Ein weiteres Kapitel ist die Macht der Karten. Hier gibt die Autorin fundierte Auskunft über die Tatsache, dass "mental maps", also innere räumliche Vorstellungswelten, in die Kartenproduktion einflossen und heute noch einfließen. Weitere Kapitel sind den Grenzen, der Zensur in Karten und der Farbgebung gewidmet. Abschließend werden mittelalterliche Rahmungen von Karten dargestellt und eingeordnet.
Dieses Werk ist für Liebhaber mittelalterlicher Karten ein Fundus wunderschöner Beispiele. Zahlreiche Abbildungen faszinieren ob ihrer Detailtreue und der oft fantastischen Darstellung der Welt. Vor allem die wachsende Kenntnis der Kartografen und ihre zeichnerische Genauigkeit ist nachvollziehbar und anhand der Beispiele genauestens dokumentiert. Auch die Exkurse, die moderne Karten bieten, sind interessant und lehrreich. Viele Texte laden zu einem längeren Verweilen bei einzelnen Karten ein und bieten fundierte Kenntnisse für den Laien wie den Geografen.
Auffallend aber ist die unsystematische Anordnung und Gliederung dieses Buches.

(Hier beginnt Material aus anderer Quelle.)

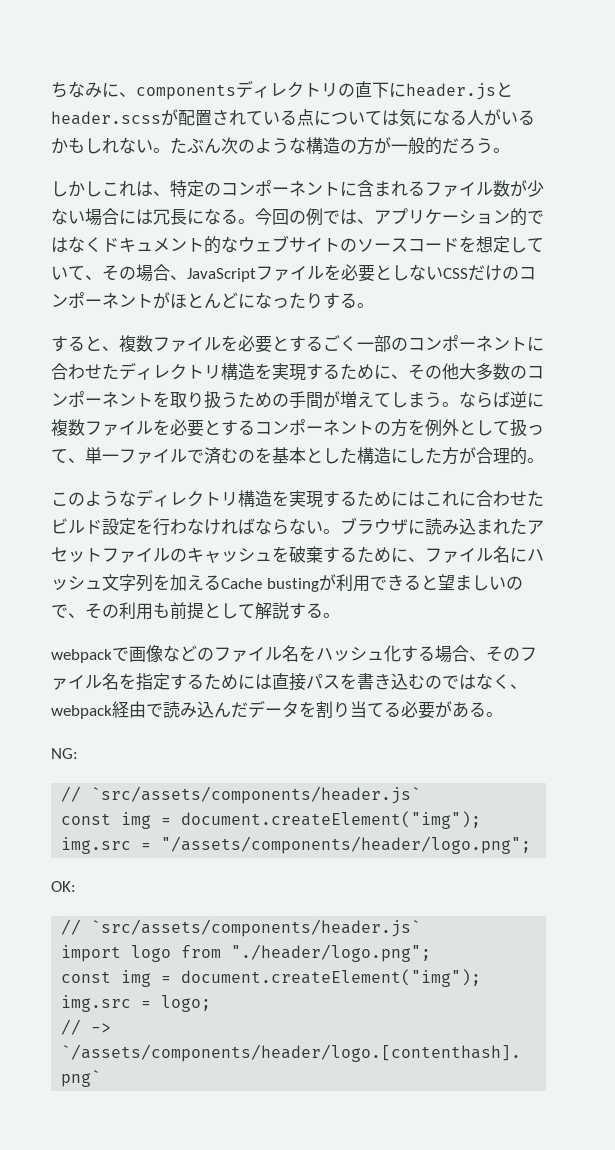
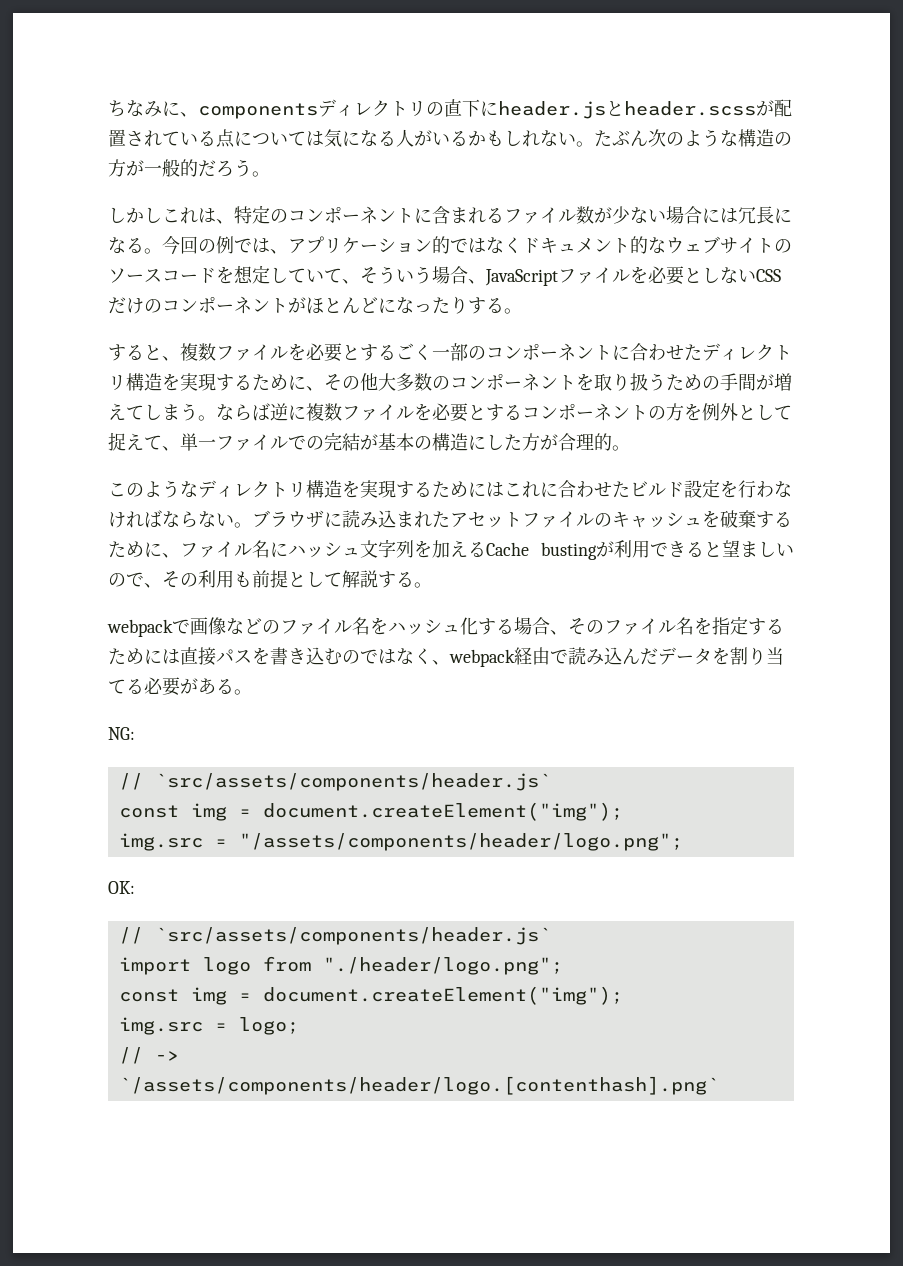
[119,266,136,280] の -> [378,266,432,284] ういう
[510,419,544,437] 扱っ -> [108,432,144,451] 捉え
[204,447,357,464] 済むのを基本とした -> [306,432,432,451] の完結が基本の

Zwar teilt die Autorin dieses Wissensgebiet in zahlreiche Kapitel, die für sich betrachtet durchaus ihren Sinn haben, sie vermag aber keinen Zusammenhang zwischen den Kapiteln herzustellen. So wirken die Karten in ihrer Abfolge völlig beliebig und weder eine zeitliche noch eine andere Abfolge ist erkennbar. Mittelalterliche Karten stehen neben Satellitenbildern, denen Steinkarten, alte Fragmente und wiederum mittelalterliche Karten folgen. Dies zieht sich durch den gesamten Band. Immer wieder wechseln die Qualität und Aussagekraft, die Genauigkeit und Unkenntnis der Kartografen und lassen den Betrachter etwas hilflos zurück. Folgt man nicht der Anordnung und den Kapiteln der Autorin, ist man rettungslos verloren, leider wird aber mit keinem Wort die Abfolge erklärt oder ihr Sinn hinterfragt.
So ergibt sich ein zwiespältiges Bild. Grandiose Karten, fantastische Beispiele und fesselnde, optisch und grafisch einmalige Abbildungen verführen zum Staunen und Betrachten, und die Druckqualität ist absolut einzigartig. Demgegenüber steht die chaotische Anordnung der einzelnen Karten und die zusammenhanglose Gliederung dieses Bandes. Für Liebhaber alter Karten und Drucke ist dieses Buch unbedingt zu empfehlen, zumal der Preis sehr günstig ist. Für Laien und Unkundige bieten der Text und die Gliederung keine Hilfestellung, sich diesem Gebiet zu nähern, und enttäuschen auf der ganzen Linie.